Alternative B: Synchronous REST chaining
Alternative B: Synchronous REST chaining
Description: Each stage calls the next stage via HTTP REST. The Upload Service would call the Transcoder API, which upon completion would call the DRM Packager API, and so on.Why rejected: Unsuitable for the upload durations involved (10–45 minutes). REST connections are held open for the entire chain duration. Any single-stage failure fails the full pipeline from the start. No built-in horizontal scaling per stage. Rejected outright in early design review.
Alternative C: AWS Step Functions
Alternative C: AWS Step Functions
Description: Use Step Functions as the workflow engine for the pipeline, with Lambda or ECS tasks as executors.Why rejected: Creates vendor lock-in at the core processing layer. Step Functions execution quotas (concurrent executions) would require quota management as upload volume scales. Self-hosted Temporal provides equivalent orchestration capability without cloud-provider lock-in, and Kafka provides higher-throughput event distribution. Step Functions is noted as a viable alternative for teams with existing AWS investment.
Consequences
- Every pipeline stage is independently deployable and scalable.
- Stage failures are isolated — the saga engine retries only the failing stage, not the whole pipeline.
- Observability is improved: Kafka consumer lag per topic provides real-time visibility into pipeline throughput and backpressure.
- Complexity increases: developers must understand Kafka consumer group semantics, offset management, and Temporal saga patterns to debug pipeline issues.
- End-to-end latency from upload completion to content availability increases slightly (Kafka propagation + polling intervals) compared to a theoretically optimal synchronous system.

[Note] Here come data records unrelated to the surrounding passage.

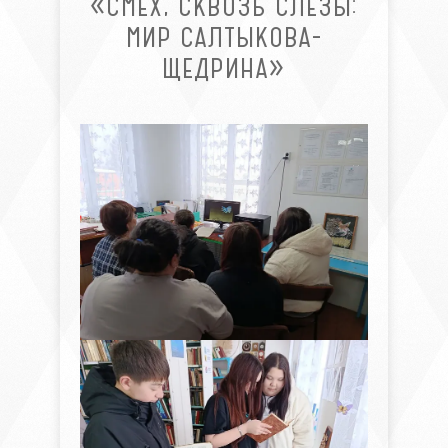
«СМЕХ, СКВОЗЬ СЛЁЗЫ:
МИР САЛТЫКОВА-
ЩЕДРИНА»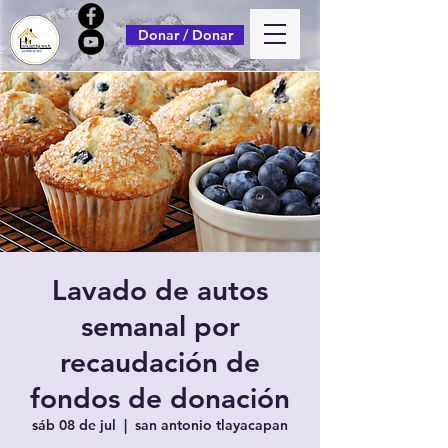
Donar / Donar
Lavado de autos
semanal por
recaudación de
fondos de donación
sáb 08 de jul
  |  
san antonio tlayacapan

In practice, transcoding dominates the total duration.
Tradeoffs
| Dimension | Synchronous HTTP | Event-Driven (selected) |
|---|---|---|
| Operational simplicity | Higher (direct HTTP) | Lower (Kafka + Temporal) |
| Fault isolation | None (full-chain failure) | Per-stage retry |
| Stage scalability | Full chain restarts on scale event | Independent per stage |
| Total latency | Lower at low volume | Slightly higher at low volume, lower at high volume |
| Re-processing cost | Full pipeline re-run | Single stage re-run |
| Observability | Request tracing only | Kafka lag + Temporal history |